A verdade, porém, é que o filme não convence. Em sua obsessão, Kevorkian não deixa de ser uma figura estranha, o que fica evidente quando comparece ao tribunal usando roupas do século 18, para falar das raízes americanas. Trata-se de uma figura complexa, para dizer o mínimo, um solitário, mas com uma causa que defende apaixonadamente, sobretudo quando se dirige à mídia. A questão é realmente controversa: o código penal suiço, por exemplo, diz que o suicídio não é crime, e mesmo nos Estados Unidos, o Estado de Oregon tem uma lei que possibilita às pessoas lá residentes solicitarem auxílio médico para o suicídio terminal.
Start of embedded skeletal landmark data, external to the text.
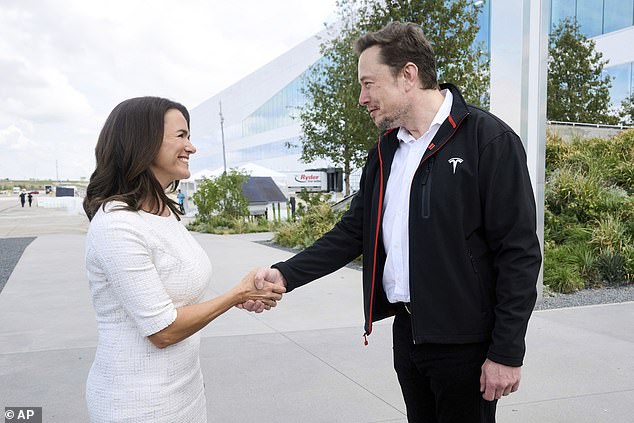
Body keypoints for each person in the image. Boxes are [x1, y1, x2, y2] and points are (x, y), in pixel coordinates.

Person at [243, 22, 541, 423]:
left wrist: (506, 351)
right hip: (409, 333)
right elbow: (352, 233)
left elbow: (519, 253)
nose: (362, 98)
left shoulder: (488, 140)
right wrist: (284, 274)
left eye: (369, 84)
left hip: (466, 343)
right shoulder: (385, 152)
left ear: (408, 76)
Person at [83, 96, 285, 423]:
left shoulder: (164, 212)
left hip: (185, 394)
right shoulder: (116, 225)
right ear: (142, 142)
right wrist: (238, 294)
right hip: (137, 405)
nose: (191, 147)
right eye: (181, 136)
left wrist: (242, 295)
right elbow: (162, 330)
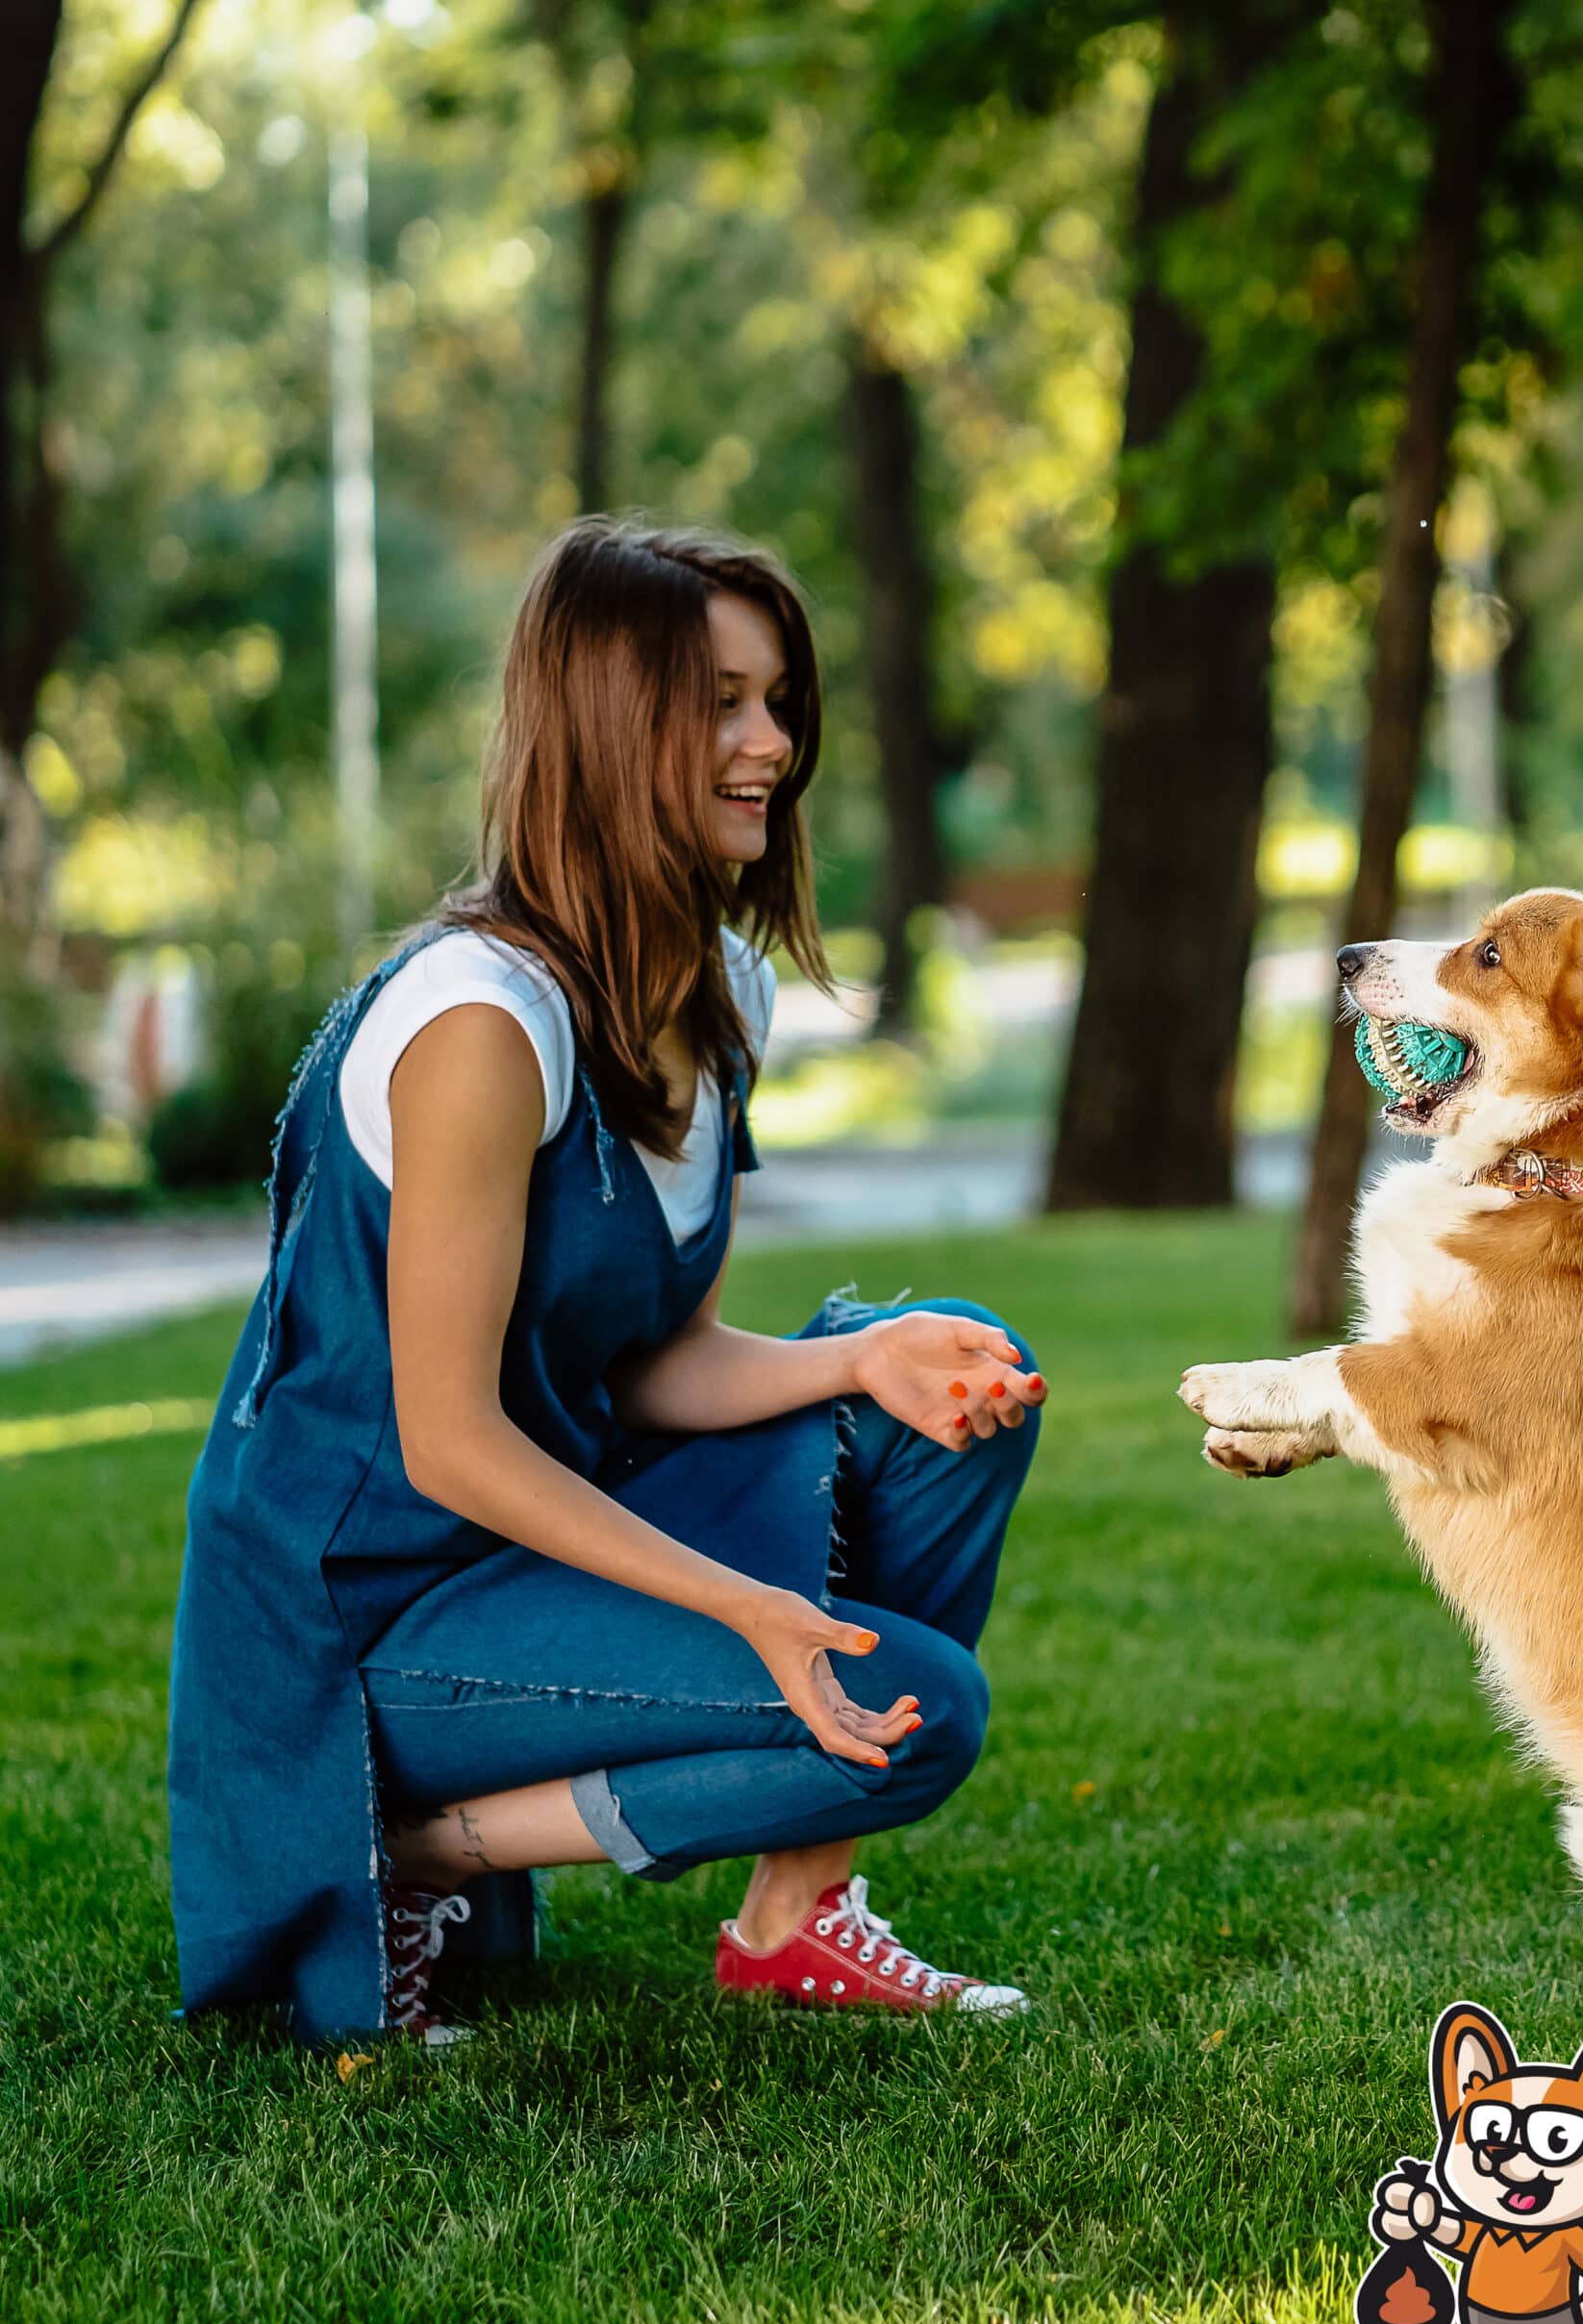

No Brasil, o Senado aprovou projeto de lei que torna lícita a ortotanásia, termo que define a morte natural, sem interferência da ciência, evitando-se métodos extraordinários de suporte à vida, como medicamentos e aparelhos, em pacientes irrecuperáveis. A nova versão do Código de Ética Médica, que entrou em vigor no último dia 13 de abril, também recomenda aos profissionais que evitem exames ou tratamentos desnecessários nos pacientes em estado terminal. Em vez de ações “inúteis ou obstinadas”, é aconselhada a adoção de cuidados paliativos, que reduzem o sofrimento do doente.


Não era bem o caso com o Dr. Kevorkian. Como diz o filme, nós não o conhecemos bem, e nem sabemos se ele se conhece bem. A pergunta é se pessoas assim estão em condições de decidir sobre a vida, ou a morte, de outras pessoas.